Camden alleged three offences against Section 34 (1)(b) of the Environmental Protection Act 1990. Camden alleged that Mortgage had failed to take all such measures as were reasonable to prevent the escape of controlled waste from its control on three occasions. The controlled waste complained of were plastic bags containing shredded paper placed on the public highway before the advertised collection time. Camden argued that in depositing the controlled waste before the advertised collection time, Mortgage or their agents, had allowed the waste to escape from their control.
Did depositing controlled waste on the highway constitute an offence for the purposes of Section 34 of the Environmental Protection Act 1990?
Section 34 of the Act imposes a duty to take reasonable measures to prevent an escape of waste. It is the failure to take such reasonable steps which constitute the offence and the escape it not a prerequisite to liability. However, given that the magistrates had correctly answered the case that had been presented to them, it would be appropriate to dismiss the appeal.
*Fuil case details
London Borough of Camden vs Mortgage Times Group Ltd, High Court (Queen’s Bench),  EWHC (Admin) 1615
Contact Fenwick Elliott on 020 7421 1986 or NGould@fenwickelliott.co.uk
The Code of Practice issued by the Secretary of State for the Environment includes the following in paragraph 2.7:
“To minimise the risks, waste should not be left for collection longer than is necessary.
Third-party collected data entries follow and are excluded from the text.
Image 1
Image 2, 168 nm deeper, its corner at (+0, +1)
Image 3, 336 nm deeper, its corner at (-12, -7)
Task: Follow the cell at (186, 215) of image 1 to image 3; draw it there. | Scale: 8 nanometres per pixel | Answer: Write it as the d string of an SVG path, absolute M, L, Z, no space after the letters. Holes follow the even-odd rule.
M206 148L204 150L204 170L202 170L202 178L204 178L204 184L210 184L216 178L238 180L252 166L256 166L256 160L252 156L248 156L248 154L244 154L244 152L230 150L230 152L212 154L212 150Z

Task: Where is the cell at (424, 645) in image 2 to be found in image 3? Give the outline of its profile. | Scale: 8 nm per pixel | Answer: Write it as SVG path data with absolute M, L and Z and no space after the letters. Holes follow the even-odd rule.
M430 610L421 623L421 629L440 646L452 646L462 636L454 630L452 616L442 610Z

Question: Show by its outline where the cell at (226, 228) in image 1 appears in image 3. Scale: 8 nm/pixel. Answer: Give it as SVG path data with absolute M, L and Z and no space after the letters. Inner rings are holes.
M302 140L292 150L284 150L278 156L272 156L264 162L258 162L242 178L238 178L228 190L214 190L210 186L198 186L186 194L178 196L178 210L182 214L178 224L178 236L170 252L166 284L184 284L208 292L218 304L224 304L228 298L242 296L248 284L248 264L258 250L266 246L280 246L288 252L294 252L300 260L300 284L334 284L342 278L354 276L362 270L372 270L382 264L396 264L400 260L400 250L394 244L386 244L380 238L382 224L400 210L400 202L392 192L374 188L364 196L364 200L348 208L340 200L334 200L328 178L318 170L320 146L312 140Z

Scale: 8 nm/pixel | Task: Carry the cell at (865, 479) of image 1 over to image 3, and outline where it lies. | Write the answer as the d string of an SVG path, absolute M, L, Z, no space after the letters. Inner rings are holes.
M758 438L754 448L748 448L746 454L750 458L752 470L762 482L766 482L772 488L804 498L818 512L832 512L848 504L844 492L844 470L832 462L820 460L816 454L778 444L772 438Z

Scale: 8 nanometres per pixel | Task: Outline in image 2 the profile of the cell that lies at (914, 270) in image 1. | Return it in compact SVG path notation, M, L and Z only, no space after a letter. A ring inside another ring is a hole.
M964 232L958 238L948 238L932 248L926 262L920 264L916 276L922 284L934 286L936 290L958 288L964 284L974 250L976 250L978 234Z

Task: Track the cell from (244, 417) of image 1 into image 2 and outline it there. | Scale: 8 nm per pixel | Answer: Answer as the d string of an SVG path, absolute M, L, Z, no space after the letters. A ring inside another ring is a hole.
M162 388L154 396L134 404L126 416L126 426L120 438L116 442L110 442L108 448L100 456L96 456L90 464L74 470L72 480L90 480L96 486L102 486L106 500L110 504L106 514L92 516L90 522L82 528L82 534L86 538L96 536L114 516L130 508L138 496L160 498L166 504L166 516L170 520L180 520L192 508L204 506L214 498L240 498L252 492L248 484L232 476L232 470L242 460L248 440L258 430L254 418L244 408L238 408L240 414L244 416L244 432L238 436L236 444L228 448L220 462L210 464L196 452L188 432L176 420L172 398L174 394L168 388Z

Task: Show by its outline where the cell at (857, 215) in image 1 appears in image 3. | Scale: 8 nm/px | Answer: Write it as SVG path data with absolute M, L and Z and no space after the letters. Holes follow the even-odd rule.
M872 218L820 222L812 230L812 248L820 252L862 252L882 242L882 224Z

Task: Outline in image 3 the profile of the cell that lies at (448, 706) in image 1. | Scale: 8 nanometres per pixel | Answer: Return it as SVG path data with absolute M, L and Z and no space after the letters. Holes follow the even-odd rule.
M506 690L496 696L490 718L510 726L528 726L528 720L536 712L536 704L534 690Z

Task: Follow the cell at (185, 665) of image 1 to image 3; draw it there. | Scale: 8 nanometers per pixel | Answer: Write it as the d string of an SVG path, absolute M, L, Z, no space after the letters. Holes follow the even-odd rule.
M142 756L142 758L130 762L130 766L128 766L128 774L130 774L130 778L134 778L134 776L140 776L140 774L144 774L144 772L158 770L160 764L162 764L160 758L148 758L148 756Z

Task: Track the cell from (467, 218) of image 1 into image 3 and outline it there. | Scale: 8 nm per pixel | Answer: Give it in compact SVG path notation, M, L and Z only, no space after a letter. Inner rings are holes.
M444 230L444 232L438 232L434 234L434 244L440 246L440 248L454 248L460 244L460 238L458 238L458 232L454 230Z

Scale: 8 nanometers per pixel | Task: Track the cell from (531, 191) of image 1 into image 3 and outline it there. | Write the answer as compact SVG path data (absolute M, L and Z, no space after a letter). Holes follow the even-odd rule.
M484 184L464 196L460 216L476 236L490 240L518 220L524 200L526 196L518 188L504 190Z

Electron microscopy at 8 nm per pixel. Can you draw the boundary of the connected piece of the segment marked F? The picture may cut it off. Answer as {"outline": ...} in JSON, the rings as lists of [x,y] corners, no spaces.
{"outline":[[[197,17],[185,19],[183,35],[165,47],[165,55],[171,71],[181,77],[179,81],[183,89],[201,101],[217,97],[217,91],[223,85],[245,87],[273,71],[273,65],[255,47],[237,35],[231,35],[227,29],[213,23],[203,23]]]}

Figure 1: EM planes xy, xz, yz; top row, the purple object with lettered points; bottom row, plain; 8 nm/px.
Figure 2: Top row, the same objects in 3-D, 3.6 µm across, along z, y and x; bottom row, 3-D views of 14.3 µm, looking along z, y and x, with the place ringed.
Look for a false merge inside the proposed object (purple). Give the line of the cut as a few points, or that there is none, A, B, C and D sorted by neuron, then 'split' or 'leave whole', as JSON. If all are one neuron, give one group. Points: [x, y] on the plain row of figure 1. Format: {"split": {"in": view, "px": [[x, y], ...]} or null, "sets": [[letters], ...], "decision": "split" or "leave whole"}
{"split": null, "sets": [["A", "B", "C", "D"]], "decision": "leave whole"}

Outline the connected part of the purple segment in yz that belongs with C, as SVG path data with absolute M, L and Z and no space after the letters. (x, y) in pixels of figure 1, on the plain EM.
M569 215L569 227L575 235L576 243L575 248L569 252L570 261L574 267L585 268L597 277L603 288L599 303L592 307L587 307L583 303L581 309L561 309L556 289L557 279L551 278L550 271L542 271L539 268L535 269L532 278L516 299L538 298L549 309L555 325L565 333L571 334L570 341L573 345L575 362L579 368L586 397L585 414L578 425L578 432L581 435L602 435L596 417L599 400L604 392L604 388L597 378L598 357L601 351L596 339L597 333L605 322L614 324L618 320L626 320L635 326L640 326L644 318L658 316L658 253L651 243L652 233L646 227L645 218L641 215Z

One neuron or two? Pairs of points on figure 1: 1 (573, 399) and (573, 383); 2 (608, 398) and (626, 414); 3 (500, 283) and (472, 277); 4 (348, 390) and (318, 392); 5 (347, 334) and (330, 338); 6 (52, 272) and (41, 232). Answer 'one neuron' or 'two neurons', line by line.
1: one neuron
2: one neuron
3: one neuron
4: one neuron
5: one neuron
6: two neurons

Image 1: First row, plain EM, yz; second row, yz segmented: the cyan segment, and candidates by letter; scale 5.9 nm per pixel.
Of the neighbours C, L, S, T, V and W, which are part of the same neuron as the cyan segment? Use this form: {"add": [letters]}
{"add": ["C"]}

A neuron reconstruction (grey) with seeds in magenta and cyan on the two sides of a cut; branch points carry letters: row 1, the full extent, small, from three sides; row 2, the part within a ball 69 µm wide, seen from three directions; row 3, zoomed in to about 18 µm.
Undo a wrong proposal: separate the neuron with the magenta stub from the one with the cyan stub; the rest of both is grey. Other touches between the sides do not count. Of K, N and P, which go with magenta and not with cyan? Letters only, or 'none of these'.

Waste should only be put out for collection on or near the advertised collection times.”
Businesses or companies that produce controlled waste should ensure that it is left out for collection only during the advertised collection times. Failure to do so would risk a prosecution under the Environmental Protection Act. In this case, because of the way Camden had presented the case in the lower court, the appeal was dismissed. However, the judges indicated that they agreed with Camden’s reasoning. Therefore, prosecutions for failure to reasonable measures to prevent an escape of waste can be brought in the future. If people can be prosecuted for leaving out three bags of shredded paper, builders need to ensure they adhere to the correct procedure for waste removal from site.